“Today’s been kind of slow,” said Joe McKinnon, a round-cheeked 14-year-old with an aw-shucks grin. He clarified, “No one’s yelled at us.”
It was tough to imagine anyone wanting to yell at Joe—his soft, polite face scarcely peeking over the sandwich board he was propping up last Wednesday with his older sister, Grace. The board itself, positioned to face Bay Street, depicted a blown-up photograph of a bloodied, aborted fetus.
It was one of 15 anti-abortion demonstrations last week (three a day), set up by pro-life organization Show the Truth at a number of high-traffic locations—Brookfield Place, the Eaton Centre, and Union Station included—to spread their gospel to the city’s passersby. The group’s mandate, said longtime member Leeda Crawford, is to “teach people about what abortion really is.”

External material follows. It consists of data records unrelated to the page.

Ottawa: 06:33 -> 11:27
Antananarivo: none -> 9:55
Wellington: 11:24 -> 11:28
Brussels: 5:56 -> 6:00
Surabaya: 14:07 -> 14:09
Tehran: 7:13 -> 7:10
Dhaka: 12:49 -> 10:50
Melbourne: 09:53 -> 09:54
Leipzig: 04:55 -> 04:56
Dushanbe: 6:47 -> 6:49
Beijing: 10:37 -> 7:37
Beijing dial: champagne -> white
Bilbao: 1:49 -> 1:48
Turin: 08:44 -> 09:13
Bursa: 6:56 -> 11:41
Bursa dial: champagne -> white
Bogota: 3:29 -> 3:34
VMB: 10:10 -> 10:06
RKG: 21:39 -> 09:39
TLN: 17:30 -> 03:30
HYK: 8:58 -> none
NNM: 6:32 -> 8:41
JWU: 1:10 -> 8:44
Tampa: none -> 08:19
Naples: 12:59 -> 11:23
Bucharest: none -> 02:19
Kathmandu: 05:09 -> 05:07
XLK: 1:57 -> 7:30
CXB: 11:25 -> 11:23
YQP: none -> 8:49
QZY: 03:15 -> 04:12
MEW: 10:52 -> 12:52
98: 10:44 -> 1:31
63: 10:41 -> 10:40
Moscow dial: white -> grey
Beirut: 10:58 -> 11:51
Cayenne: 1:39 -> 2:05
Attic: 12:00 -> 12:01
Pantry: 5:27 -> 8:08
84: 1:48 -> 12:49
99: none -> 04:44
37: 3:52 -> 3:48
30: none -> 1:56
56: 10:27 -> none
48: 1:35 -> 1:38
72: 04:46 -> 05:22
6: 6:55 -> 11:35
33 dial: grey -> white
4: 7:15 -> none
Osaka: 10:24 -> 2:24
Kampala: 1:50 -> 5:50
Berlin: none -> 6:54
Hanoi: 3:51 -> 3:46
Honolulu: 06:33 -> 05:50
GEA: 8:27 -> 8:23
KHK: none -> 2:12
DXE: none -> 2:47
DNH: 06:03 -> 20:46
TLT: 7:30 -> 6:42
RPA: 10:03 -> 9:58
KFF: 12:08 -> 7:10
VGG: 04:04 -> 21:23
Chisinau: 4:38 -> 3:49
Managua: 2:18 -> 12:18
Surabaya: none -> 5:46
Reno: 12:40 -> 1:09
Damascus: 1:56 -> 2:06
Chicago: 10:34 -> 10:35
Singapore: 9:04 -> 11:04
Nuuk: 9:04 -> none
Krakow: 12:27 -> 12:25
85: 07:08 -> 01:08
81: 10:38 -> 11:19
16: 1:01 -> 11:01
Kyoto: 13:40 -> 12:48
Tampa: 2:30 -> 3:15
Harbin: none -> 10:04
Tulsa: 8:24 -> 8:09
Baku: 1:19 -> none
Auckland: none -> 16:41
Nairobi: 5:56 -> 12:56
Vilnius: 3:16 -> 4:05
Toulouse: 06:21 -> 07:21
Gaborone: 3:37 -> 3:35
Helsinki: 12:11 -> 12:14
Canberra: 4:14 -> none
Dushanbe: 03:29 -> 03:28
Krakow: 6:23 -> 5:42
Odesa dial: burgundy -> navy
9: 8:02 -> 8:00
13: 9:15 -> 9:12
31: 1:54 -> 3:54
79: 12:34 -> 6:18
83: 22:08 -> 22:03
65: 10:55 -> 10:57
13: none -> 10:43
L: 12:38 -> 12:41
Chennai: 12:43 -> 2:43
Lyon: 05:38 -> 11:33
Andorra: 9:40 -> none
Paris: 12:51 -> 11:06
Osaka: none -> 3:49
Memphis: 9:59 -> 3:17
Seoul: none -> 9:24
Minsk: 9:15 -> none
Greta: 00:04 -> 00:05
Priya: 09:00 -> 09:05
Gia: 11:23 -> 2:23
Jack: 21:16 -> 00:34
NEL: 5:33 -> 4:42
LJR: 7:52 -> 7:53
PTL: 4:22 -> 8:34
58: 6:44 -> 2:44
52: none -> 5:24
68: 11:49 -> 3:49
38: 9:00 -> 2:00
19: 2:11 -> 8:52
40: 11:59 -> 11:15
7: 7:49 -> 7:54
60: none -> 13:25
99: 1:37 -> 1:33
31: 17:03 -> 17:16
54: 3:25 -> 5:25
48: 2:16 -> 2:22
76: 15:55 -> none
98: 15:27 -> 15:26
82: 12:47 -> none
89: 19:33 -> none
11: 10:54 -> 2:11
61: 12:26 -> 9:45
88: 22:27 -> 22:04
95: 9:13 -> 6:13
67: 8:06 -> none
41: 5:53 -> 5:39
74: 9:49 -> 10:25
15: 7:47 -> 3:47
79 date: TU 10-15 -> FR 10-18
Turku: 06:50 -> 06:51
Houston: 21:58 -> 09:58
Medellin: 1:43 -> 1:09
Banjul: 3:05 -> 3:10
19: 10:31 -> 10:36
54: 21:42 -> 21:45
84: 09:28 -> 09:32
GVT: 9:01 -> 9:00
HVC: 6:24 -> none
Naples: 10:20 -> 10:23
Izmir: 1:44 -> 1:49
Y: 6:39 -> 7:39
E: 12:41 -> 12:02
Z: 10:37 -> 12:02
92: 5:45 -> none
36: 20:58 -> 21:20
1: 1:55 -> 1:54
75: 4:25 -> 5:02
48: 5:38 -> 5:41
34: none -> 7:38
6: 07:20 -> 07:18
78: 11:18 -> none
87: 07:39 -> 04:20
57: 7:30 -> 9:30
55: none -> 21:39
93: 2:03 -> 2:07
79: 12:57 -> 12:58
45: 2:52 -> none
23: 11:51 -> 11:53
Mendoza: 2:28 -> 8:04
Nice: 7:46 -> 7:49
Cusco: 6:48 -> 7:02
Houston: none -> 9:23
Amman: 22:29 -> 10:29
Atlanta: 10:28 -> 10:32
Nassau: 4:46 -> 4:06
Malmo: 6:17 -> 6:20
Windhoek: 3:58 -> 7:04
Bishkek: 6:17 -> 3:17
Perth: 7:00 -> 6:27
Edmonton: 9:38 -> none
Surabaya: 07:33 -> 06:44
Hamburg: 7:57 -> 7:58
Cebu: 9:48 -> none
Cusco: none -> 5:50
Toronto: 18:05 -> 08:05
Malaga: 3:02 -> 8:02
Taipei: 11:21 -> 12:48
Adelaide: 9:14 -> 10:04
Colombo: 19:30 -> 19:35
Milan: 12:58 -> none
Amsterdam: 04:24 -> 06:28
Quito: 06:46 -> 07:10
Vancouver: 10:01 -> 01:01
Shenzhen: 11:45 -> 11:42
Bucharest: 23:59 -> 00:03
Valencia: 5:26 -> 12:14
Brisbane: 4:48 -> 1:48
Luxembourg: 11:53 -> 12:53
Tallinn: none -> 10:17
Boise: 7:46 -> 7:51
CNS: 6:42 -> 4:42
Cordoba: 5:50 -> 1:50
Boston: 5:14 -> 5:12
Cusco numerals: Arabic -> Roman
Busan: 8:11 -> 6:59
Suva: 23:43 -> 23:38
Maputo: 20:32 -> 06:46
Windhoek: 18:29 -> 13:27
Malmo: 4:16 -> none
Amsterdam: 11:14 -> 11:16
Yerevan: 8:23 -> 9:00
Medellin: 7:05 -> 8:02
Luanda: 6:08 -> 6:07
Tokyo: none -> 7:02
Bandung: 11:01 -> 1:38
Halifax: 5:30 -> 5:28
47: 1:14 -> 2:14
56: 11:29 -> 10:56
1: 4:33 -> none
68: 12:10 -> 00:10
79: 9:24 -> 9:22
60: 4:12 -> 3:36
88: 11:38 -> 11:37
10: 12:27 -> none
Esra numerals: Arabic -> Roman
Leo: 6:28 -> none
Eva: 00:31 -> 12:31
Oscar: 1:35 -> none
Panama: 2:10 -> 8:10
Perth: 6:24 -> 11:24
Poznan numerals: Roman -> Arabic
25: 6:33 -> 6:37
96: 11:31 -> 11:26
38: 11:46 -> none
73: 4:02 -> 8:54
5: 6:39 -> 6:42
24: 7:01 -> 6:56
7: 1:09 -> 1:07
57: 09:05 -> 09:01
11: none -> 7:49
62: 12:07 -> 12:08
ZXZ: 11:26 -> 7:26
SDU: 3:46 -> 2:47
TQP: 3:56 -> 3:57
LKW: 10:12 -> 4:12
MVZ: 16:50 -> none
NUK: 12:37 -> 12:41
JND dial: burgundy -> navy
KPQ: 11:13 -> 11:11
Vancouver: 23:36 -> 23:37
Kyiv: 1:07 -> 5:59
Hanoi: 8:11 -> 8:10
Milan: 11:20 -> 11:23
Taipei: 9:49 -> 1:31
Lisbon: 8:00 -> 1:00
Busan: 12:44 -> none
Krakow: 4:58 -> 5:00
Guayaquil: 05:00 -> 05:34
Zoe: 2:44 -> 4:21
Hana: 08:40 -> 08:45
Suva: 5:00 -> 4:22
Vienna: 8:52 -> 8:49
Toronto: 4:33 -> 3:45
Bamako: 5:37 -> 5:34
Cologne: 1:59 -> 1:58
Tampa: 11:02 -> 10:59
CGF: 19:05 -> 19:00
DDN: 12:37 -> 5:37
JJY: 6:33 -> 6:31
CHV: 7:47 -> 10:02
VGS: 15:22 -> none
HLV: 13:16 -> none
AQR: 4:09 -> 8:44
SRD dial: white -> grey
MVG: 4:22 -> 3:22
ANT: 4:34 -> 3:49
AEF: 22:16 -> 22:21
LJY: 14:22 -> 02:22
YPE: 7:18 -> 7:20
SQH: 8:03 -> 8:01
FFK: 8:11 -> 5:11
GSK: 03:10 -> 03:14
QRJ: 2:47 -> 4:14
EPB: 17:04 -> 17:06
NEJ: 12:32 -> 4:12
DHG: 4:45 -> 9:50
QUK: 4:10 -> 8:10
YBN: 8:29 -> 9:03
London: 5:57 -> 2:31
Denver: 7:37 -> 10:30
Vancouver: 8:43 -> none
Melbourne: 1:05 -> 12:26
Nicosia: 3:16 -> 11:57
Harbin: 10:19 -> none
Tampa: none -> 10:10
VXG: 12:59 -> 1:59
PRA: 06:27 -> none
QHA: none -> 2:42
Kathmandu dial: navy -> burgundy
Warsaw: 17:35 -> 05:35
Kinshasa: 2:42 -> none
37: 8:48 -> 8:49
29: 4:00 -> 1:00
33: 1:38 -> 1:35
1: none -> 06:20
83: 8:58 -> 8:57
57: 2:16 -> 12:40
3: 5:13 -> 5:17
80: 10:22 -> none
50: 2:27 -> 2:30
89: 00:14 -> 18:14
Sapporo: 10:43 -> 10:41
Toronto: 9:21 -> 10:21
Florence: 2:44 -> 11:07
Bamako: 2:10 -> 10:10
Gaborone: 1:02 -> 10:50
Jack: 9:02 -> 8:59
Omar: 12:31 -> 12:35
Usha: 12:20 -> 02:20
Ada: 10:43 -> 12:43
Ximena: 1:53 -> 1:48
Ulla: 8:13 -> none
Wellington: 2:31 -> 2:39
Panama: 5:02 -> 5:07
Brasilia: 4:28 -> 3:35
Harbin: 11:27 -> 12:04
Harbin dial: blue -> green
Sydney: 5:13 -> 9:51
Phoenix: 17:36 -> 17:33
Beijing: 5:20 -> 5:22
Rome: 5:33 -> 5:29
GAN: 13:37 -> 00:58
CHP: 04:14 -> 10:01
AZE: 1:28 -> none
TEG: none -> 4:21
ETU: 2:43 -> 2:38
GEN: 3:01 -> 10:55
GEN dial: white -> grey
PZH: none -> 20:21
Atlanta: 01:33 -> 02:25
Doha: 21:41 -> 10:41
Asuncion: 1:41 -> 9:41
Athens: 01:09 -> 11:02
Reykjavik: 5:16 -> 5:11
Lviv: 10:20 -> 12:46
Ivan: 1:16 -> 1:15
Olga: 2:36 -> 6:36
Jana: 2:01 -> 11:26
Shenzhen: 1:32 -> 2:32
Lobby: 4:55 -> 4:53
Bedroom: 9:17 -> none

Show the Truth coordinator Rosemary Connell once worried that the imagery would be too much for some to handle, particularly children. That’s changed—the images, she said, affect adults more than kids, and the kids respond more to their parents’ disgust than they do to the pictures.
“Young children have no concept of it. Older children—nine, 10, 11—ask some very deep questions,” she explained. “They need to develop their sense of right and wrong.”
Show the Truth members hail from throughout Ontario, and they range widely in age. Joe wasn’t the youngest of the bunch; that happened to be his 10-year-old brother, who shared a poster with their mother. The Connells come to the city every year to protest, and devoted about 30 hours last week to the cause.
The reactions, Grace said, are always the same. “Yesterday morning, a girl came by and broke a couple of our signs,” she said nonchalantly. “We’re used to it. We’ve done it for a while. It’s not anything new.”
“It’s an enjoyable time,” added Joe. He seemed like he meant it.